Ladbrokes Coral Fined £5.9M After Failing To Protect Problem Gamblers
Ladbrokes Coral has been hit with a £5.9 million fine by the UK Gambling Commission for failing to protect problem gamblers.
The betting operator received the fine for failing to fulfil its social responsibility obligations and prevent money laundering between 2014 and 2017. The failings occurred before the betting firm was bought out by GVC for £3.2 billion and relate to seven customers, though an additional five cases are being investigated.
In one case, the firm neglected to ask a customer about their source of funds for three years, resulting in the customer losing £1.5 million. Ladbrokes Coral didn’t carry out its social responsibility obligations though the customer displayed “clear signs” of a gambling addiction. The customer reportedly lost £64,000 in one month and logged into their account 10 times a day.
In another case, Ladbrokes Coral failed to question a customer who lost £98,000 across almost three years.

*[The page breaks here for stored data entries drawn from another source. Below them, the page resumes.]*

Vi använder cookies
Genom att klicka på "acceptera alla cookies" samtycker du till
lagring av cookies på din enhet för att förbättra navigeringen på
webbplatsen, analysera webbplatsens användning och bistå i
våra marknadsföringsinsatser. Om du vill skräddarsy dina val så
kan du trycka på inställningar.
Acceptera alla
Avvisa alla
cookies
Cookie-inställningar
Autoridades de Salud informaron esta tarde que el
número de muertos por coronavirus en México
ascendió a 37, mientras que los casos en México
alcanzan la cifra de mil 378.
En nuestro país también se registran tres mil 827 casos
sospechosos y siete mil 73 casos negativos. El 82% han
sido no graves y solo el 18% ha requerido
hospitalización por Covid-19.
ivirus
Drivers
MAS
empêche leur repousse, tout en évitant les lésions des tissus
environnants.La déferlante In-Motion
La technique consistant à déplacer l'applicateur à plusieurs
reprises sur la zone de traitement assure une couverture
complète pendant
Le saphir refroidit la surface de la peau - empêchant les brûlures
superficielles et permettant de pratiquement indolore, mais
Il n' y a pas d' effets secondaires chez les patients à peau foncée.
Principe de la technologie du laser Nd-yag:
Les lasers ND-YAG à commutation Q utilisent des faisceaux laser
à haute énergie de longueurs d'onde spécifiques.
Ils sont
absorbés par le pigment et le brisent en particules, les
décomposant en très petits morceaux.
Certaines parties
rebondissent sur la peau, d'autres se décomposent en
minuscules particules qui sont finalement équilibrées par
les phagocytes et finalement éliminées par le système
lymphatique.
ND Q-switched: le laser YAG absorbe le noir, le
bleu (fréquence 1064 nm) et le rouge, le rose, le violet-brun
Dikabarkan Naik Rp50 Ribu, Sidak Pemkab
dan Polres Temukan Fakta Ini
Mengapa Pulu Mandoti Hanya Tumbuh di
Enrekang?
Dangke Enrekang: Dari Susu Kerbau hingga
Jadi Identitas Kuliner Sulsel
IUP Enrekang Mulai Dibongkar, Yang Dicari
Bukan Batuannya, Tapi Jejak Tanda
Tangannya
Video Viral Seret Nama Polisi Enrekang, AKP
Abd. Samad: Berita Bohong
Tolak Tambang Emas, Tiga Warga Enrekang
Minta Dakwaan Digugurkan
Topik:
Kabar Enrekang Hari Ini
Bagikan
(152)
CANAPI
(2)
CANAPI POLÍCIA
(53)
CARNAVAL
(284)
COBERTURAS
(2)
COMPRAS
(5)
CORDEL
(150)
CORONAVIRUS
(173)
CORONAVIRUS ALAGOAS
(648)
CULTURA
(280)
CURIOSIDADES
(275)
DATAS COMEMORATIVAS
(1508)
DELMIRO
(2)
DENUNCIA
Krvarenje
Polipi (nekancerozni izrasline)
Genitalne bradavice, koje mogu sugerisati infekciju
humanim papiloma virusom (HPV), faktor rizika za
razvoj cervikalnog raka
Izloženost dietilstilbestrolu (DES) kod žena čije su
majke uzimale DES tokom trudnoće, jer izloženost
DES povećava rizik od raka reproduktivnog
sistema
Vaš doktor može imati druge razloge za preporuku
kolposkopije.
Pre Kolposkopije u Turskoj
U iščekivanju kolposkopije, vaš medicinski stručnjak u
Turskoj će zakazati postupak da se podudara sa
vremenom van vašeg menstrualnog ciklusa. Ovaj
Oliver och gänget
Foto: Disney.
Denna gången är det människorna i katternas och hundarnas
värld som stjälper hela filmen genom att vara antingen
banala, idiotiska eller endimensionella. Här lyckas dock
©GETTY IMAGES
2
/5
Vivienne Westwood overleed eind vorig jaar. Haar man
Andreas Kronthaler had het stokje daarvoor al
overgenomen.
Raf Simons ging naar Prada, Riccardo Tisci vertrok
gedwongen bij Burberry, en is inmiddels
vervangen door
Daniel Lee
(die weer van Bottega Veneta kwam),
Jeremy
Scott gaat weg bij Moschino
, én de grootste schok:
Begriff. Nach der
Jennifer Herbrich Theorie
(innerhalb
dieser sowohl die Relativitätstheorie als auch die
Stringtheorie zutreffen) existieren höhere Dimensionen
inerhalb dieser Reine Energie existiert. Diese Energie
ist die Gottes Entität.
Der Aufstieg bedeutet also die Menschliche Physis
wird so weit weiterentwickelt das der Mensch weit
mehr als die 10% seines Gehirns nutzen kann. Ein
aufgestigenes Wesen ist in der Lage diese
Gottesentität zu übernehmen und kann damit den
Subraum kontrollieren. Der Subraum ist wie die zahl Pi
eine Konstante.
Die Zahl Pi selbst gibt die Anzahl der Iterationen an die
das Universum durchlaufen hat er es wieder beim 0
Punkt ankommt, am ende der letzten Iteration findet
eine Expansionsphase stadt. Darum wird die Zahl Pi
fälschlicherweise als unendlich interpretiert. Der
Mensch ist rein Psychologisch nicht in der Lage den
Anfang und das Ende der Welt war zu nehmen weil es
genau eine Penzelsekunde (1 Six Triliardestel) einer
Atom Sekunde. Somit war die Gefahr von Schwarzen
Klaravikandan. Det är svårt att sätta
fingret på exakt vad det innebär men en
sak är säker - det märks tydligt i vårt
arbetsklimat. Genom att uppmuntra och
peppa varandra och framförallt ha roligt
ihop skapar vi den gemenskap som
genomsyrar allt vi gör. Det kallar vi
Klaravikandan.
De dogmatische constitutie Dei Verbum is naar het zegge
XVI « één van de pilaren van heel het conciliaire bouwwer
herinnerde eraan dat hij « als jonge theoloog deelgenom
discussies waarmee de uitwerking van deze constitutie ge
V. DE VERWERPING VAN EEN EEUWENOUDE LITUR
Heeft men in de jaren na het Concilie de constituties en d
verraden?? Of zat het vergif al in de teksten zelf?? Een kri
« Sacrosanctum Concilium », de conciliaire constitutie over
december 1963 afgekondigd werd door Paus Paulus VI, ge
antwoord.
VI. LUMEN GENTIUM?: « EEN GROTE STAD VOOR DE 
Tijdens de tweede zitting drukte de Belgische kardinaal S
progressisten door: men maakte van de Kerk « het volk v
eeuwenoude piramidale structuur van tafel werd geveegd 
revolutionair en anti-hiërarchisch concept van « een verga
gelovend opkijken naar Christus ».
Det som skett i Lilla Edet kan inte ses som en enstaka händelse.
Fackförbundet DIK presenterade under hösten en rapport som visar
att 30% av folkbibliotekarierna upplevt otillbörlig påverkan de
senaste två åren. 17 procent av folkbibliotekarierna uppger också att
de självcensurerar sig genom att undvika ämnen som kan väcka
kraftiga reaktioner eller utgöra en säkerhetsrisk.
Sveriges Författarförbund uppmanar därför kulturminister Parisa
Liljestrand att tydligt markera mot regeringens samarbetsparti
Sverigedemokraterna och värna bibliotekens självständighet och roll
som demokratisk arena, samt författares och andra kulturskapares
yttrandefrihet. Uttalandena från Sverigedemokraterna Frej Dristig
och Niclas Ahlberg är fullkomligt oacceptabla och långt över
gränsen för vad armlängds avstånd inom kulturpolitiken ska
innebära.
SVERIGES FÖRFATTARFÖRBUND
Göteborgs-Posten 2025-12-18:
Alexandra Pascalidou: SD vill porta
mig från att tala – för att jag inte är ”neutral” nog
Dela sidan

The same customer also had 460 attempted deposits declined and asked the betting operator to stop sending promotions. Ladbrokes Coral also failed to provide evidence of its social responsibility interactions regarding a different customer who deposited over £140,000 in the first four months of registering.
The Outcome Of The Fine
Ladbrokes Coral’s owner GVC is responsible for paying the fine. Around £4.8 million of the fine will go towards responsible gambling causes while the additional £1.1 million will be given to the “affected parties”. Meanwhile, GVC has announced it will be reviewing the top 50 customers for the years between 2015 and 2017 to check whether or not further failings can be identified.
In a statement, GVC Chief Executive Kenny Alexander said: “Soon after the acquisition of Ladbrokes Coral following meetings and ongoing inquiries by the Gambling Commission, it became clear to GVC that there had been historic compliance failures within certain areas of the operations.
“Working closely with the Gambling Commission and an independent firm of solicitors, GVC facilitated a thorough, prompt and far-reaching investigation, which has led to today’s settlement. These historical failings were unacceptable and since the acquisition, I have overseen a systematic review of the enlarged group’s player protection procedures and the individuals responsible for these problems have exited the business.”
Richard Watson, the UK Gambling Commission’s Executive Director, said: “These were systematic failings at a large operator, which resulted in consumers being harmed and stolen money flowing through the business and this is unacceptable.”
The news comes after a report by The Independent last week claimed that the UK Gambling Commission had launched a series of new rules which require casino operators to regulate player spending and establish how much players can afford to gamble on a regular basis.
Meanwhile, a study from earlier this month highlighted the link between problem gamblers and suicide. It revealed that people suffering from a gambling addiction are six times more likely to have suicidal thoughts and 15 times more likely to try and take their own life.